Sunday, October 23, 2011

Shiraz Grille, 2739 Breton Road, SE - 10/13/11

Shiraz: it’s a wine, an ancient city in Iran, and a wonderful restaurant in Grand Rapids. The owner is Iranian (Persian) and the food is as unique to Grand Rapids as is the ambiance. 
The exterior will not grab your attention but the interior certainly will. It’s lovely with dark wood and carpeting, some Iranian decor (faux and real), a small bar, a separate banquet room, and a small outdoor patio. 
There is a lunch (petite) menu available until 2:30 but luckily for us, our server brought us the full menu by mistake. All of the items were available for lunch, which we wouldn’t have known.

We chose Persian Shrimp Cocktail for an appetizer. Grilled and chilled, the jumbo shrimp were pomegranate-glazed and came with a delicious mint, yogurt sauce. Pomegranates, mint, and yogurt are staples of Iranian cooking and this was a fine starter.
Ordering from the dinner menu, everything was ala carte. Our server ably and expertly suggested soup and salad and we couldn’t resist. The soup offering is seasonal only and therefore not described on the menu; we loved the seasonality and the soup. It was  a wonderful mung bean based soup that included kidney beans, mint, and onion. 
All of the salads sounded interesting but we decided to share a Shirazi. Chopped cucumbers, tomatoes, red onions, and parsley came marinated in olive oil, lime juice, and mint, and it was an exquisite limey, minty treat.
From the entrees, one of us ordered Barg and the other ordered Sultani, and here are the menu descriptions:
Barg: (filet mignon Persian-style) $20.00
A juicy skewer of marinated tenderloin, charbroiled to perfection.
Koubideh: (seasoned ground kabob) $14.00
Two juicy strips of our house-blended beef and lamb.
Sultani: (Barg and one Koubideh) $22.00
Combination of charbroiled filet mignon and a strip of seasoned ground beef/lamb.
We assumed that the Sultani would be smaller portions of the previous two menu items but to our surprise, the Sultani was a replica of the Barg but with the addition of a strip of beef/lamb described in Koubideh. For two dollars more, please order the Sultani.

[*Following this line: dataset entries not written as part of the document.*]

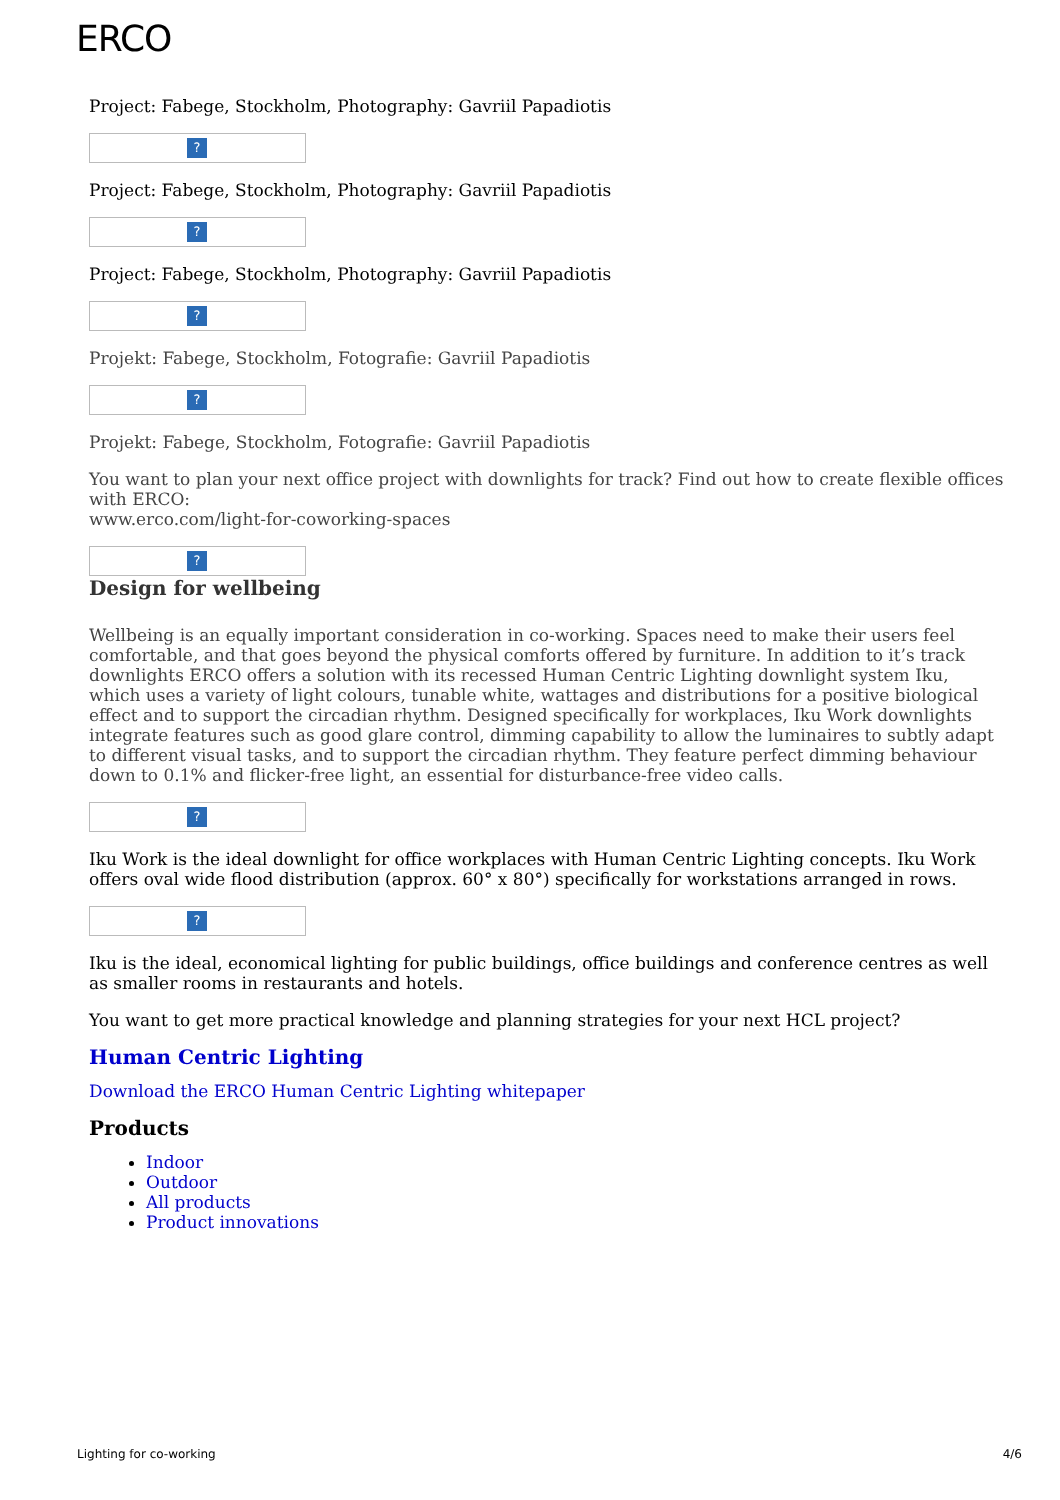ERCO
Project: Fabege, Stockholm, Photography: Gavriil Papadiotis
?
Project: Fabege, Stockholm, Photography: Gavriil Papadiotis
?
Project: Fabege, Stockholm, Photography: Gavriil Papadiotis
?
Projekt: Fabege, Stockholm, Fotografie: Gavriil Papadiotis
?
Projekt: Fabege, Stockholm, Fotografie: Gavriil Papadiotis
You want to plan your next office project with downlights for track? Find out how to create flexible offices with ERCO:
www.erco.com/light-for-coworking-spaces
?
Design for wellbeing
Wellbeing is an equally important consideration in co-working. Spaces need to make their users feel comfortable, and that goes beyond the physical comforts offered by furniture. In addition to it’s track downlights ERCO offers a solution with its recessed Human Centric Lighting downlight system Iku, which uses a variety of light colours, tunable white, wattages and distributions for a positive biological effect and to support the circadian rhythm. Designed specifically for workplaces, Iku Work downlights integrate features such as good glare control, dimming capability to allow the luminaires to subtly adapt to different visual tasks, and to support the circadian rhythm. They feature perfect dimming behaviour down to 0.1% and flicker-free light, an essential for disturbance-free video calls.
?
Iku Work is the ideal downlight for office workplaces with Human Centric Lighting concepts. Iku Work offers oval wide flood distribution (approx. 60° x 80°) specifically for workstations arranged in rows.
?
Iku is the ideal, economical lighting for public buildings, office buildings and conference centres as well as smaller rooms in restaurants and hotels.
You want to get more practical knowledge and planning strategies for your next HCL project?
Human Centric Lighting
Download the ERCO Human Centric Lighting whitepaper
Products
Indoor
Outdoor
All products
Product innovations
Lighting for co-working 4/6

Both meat strips were tender and delicious. Persian food is flavorful but not spicy or hot and these dishes were beautifully prepared and mouth-watering delectable. Both were accompanied by saffron-topped basmati rice, grilled tomatoes, onions, green peppers, and a huge chunk of garlic.
We’re both fans of garlic but not straight up. We mashed a little up to stir into the rice but otherwise left it alone. The other vegetables were a perfect accompaniment but we were a little skeptical about the saffron. It’s incredibly expensive and frequently imitated but a staff member assured us it was the real deal, imported from Iran. 
The single thing we objected to most about our dining experience was the restaurant music. It played from someone’s iPod that held cheesy love-songs, and repeated. It was in sharp contrast to the tasteful decor and upscale atmosphere. On a previous visit for dinner, a classical guitarist was playing, and on their website, there is gorgeous music by an Iranian violinist, Bijan Mortazavi. A change-up for lunch would be wonderful. 
The lunch menu is much more reasonably priced - you just have to endure the music. So don’t let the aforementioned prices scare you off. Experience delightful Persian cuisine in this unique setting. You may "like" them on Facebook. Ba’adan mibinamet!
Shiraz Grille on Urbanspoon

Monday, October 17, 2011

Rosie’s Diner - RIP, for now

Beginning life in 1946 as the Silver Dollar Diner in New Jersey, the diner came to national attention as the set of a series of commercials for Bounty paper towels featuring Nancy Walker as the waitress, Rosie. The commercials began in 1970 and sometime during that decade, the diner was renamed in honor of its most famous waitress.
Purchased in 1991 by a Michigan artist, the diner was brought to Rockford and opened for business. Two additional diner cars eventually joined Rosie’s, and a new owner took over all of them in 2006.  One car was converted into a sports bar, and later closed.  The other car was turned into a seasonal ice cream shop in September 2010.
Last July, we had a fun lunch at the charming diner and enjoyed the 1950s decor, spicy cheeseburger soup, a sourdough melt, a cheeseburger, and well-prepared onion rings.
On October 2, a temporary closing for renovations turned permanent when the owner closed the doors. Employees were left without notice and without their last paychecks. The business is in a poor location, and with 30 full and part-time employees it was probably over-staffed but the new owner gave it a go. Before she bought it, the property was seconds away from the auction block after a default by an earlier buyer, so it’s a difficult proposition at best. 
So cheers to Rosie’s Diner and its new life, somewhere down the road, maybe near you.
The quicker picker upper :)

4/27/12 Update:  The diners were sold at auction yesterday.